The numbers move lightly in the expected directions, but not at levels that suggest deep differences in how people see the impact on young men and young women. Sixty percent of people are very worried about pornography for young men, but 55% say the same thing about young women. The difference when it comes to the impact of social media on young men vs. young women is not even statistically significant at just two percentage points, and the difference in concern about AI is only three percentage points. Americans do seem slightly more concerned about the effects of video games on young men than young women, though the overall percentages who have very negative views about this form of technology are low.

Given the high level of concern about the effects of online pornography on young people, what do Americans want done about this issue?

We explore a broader set of policy options and parental actions to regulate children’s access to technology elsewhere and find considerable support for guardrails to help manage the impact of technology on children in a digital world. But here we focus on the specific question of age verification for online pornography.

Overall, 77% of Americans strongly support age verification, though there are some age differences that are also tied to partisanship. Younger Democrats are the group most likely to be leery of insisting on age verification for pornography. Among the oldest generation, about three-quarters “strongly support” this type of regulation, and support clearly does fall off some among younger groups. However, even among young Democrats, the modal answer is still to favor age verification: 37% strongly favor it, and a majority (56%) favor it overall. While it is possible to find age differences, the overwhelming preference is to age-gate pornography.

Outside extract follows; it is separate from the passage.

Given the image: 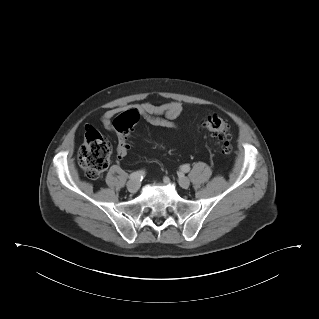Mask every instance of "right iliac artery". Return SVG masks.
Wrapping results in <instances>:
<instances>
[{"mask_svg": "<svg viewBox=\"0 0 319 319\" xmlns=\"http://www.w3.org/2000/svg\"><path fill=\"white\" fill-rule=\"evenodd\" d=\"M145 172L143 170H139L130 174L129 179L131 180H140L143 179Z\"/></svg>", "mask_w": 319, "mask_h": 319, "instance_id": "82829eb1", "label": "right iliac artery"}]
</instances>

It is common to look for areas where the parties disagree in American public life — and, of course, there are numerous examples. However, the impact of technology on young people is an area where agreement is fairly clear: Americans speak with a loud and consistent voice about the harm online pornography can do to minors, and they strongly favor government regulation to enforce age limits. Most Americans also worry about the harms of social media, though their concern is somewhat less emphatic compared to pornography.

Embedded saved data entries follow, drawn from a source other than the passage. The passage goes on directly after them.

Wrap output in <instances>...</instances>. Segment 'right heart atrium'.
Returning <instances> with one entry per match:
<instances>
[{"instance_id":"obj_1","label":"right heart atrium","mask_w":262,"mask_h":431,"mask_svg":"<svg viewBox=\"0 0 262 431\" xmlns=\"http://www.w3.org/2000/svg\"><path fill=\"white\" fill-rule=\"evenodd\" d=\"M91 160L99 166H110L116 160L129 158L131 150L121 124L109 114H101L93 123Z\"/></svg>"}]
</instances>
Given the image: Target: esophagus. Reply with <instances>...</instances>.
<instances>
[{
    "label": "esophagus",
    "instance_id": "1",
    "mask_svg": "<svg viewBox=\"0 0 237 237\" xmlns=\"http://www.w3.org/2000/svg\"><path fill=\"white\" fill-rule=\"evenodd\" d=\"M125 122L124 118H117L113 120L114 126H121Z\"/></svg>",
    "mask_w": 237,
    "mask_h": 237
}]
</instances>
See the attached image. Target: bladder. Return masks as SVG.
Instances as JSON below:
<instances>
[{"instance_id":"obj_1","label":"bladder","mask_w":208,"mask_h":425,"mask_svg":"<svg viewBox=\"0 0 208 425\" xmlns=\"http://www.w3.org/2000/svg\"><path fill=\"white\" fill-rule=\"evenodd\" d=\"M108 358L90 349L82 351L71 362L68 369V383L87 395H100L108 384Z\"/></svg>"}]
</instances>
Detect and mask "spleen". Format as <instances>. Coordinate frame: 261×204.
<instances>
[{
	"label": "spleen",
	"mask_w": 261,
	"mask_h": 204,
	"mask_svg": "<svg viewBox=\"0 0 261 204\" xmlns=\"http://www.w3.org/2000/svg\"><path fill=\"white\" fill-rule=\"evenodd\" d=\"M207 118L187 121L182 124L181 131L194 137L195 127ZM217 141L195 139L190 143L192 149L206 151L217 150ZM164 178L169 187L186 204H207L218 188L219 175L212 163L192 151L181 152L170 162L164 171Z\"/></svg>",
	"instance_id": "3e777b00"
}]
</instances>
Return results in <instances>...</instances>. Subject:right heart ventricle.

When asked to consider the effects of technologies like AI, social media, or smartphones on family life generally — not just on young people — we tend to see far higher levels of ambivalence or uncertainty. Our data suggest that more Americans believe smartphones benefit their families than harm them, a result that is especially striking, given that other technologies like social media or AI are also accessible via smartphones. Nonetheless, it is clear that many Americans are still in the process of coming to grips with the role of technology in their family lives.

METHODOLOGY NOTE

Between August 6-18, 2025, YouGov interviewed 3317 nationally representative respondents who were then matched down to a sample of 3000 to produce the final dataset. The respondents were matched to a sampling frame on gender, age, race, and education. The frame was constructed by stratified sampling from the full 2023 American Community Survey (ACS) one-year sample with selection within strata by weighted sampling with replacements (using the person weights on the public use file).

The matched cases were weighted to the sampling frame using propensity scores. The matched cases and the frame were combined and a logistic regression was estimated for inclusion in the frame. The propensity score function included age, gender, race/ethnicity, years of education, region, and home ownership. The propensity scores were grouped into deciles of the estimated propensity score in the frame and post-stratified according to these deciles.

The weights were then post-stratified on 2020 and 2024 presidential vote choice as well as a four-way stratification of gender, age (four categories), race (four categories), and education (four categories) to produce the final weight. The overall margin of error is +/- 2.1%.